El delfín no se detuvo sino que siguió nadando más aprisa y más fuerte.

El doctor D. se metió en el bote.

La isla se convirtió en una mota a nuestras espaldas. ¡Aunque quisiéramos, no podríamos regresar a ella a nado! El delfín nos llevaba mar adentro.

—Podemos relajarnos y disfrutar del crucero —sugirió el doctor D.—. Es lo único que podemos hacer.

El delfín nos arrastró durante toda la noche. Por suerte, el mar permaneció en calma.

Volvimos a dormir en el bote, y cuando abrí los ojos por la mañana, todo estaba gris, neblinoso.

Oí al delfín gorjear, como si estuviera hablándonos.

El sol estaba a punto de salir. El mar se hallaba cubierto de un espeso manto de niebla.

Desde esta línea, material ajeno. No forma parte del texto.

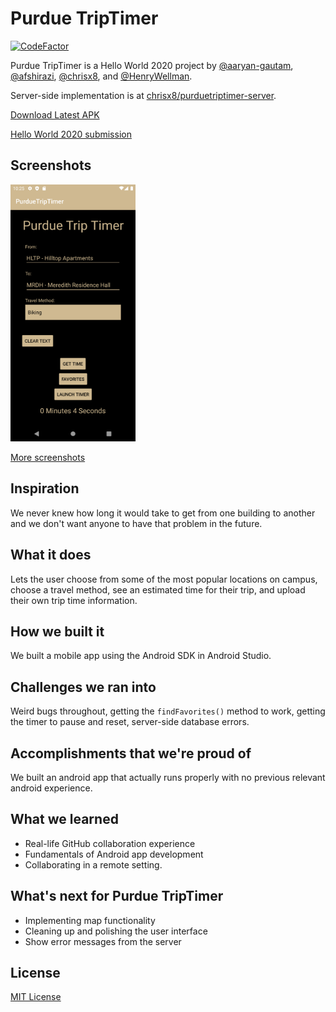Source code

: # Purdue TripTimer

[![CodeFactor](https://www.codefactor.io/repository/github/chrisx8/purduetriptimer/badge/main)](https://www.codefactor.io/repository/github/chrisx8/purduetriptimer/overview/main)

Purdue TripTimer is a Hello World 2020 project by [@aaryan-gautam](https://github.com/aaryan-gautam), [@afshirazi](https://github.com/afshirazi), [@chrisx8](https://github.com/chrisx8), and [@HenryWellman](https://github.com/HenryWellman).

Server-side implementation is at [chrisx8/purduetriptimer-server](https://github.com/chrisx8/purduetriptimer-server).

[Download Latest APK](https://github.com/chrisx8/purduetriptimer/releases/latest)

[Hello World 2020 submission](https://devpost.com/software/purdue-triptimer)

## Screenshots

<img src="screenshots/Screenshot4.png" alt-text="Screenshot" width="200px">

[More screenshots](screenshots/)

## Inspiration

We never knew how long it would take to get from one building to another and we don't want anyone to have that problem in the future.

## What it does

Lets the user choose from some of the most popular locations on campus, choose a travel method, see an estimated time for their trip, and upload their own trip time information.

## How we built it

We built a mobile app using the Android SDK in Android Studio.

## Challenges we ran into

Weird bugs throughout, getting the `findFavorites()` method to work, getting the timer to pause and reset, server-side database errors.

## Accomplishments that we're proud of

We built an android app that actually runs properly with no previous relevant android experience.

## What we learned

- Real-life GitHub collaboration experience
- Fundamentals of Android app development
- Collaborating in a remote setting.

## What's next for Purdue TripTimer

- Implementing map functionality
- Cleaning up and polishing the user interface
- Show error messages from the server

## License

[MIT License](LICENSE)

El delfín asomó la cabeza a un lado del bote. Se había desprendido de la cuerda y ahora era libre. Con un chapoteo, se alejó nadando. Enseguida desapareció entre la espesa niebla.

Miré a mi alrededor. Apenas distinguía nada más allá del bote.

Aunque seguíamos en alta mar, me pareció vislumbrar algo cerca. Era algo grande y blanco. Parecía un barco.

Me dio un vuelco el corazón. «¡Oh, no! —pensé—. Creo que no es la primera vez que lo veo.»

Volví a cerrar los ojos, deseando que desapareciera. Pero cuando los abrí de nuevo, allí estaba.

«¡No! ¡No puede ser! ¡Es demasiado horrible!»

Sacudí al doctor D.

—¡Despierta! —grité—. ¡Mira dónde estamos!

Mi tío abrió los ojos.

—¿Eh? —farfulló—. ¿Dónde estamos?

—¡El delfín ha vuelto a traernos aquí! —gimoteé—. ¡Al barco del doctor Ritter!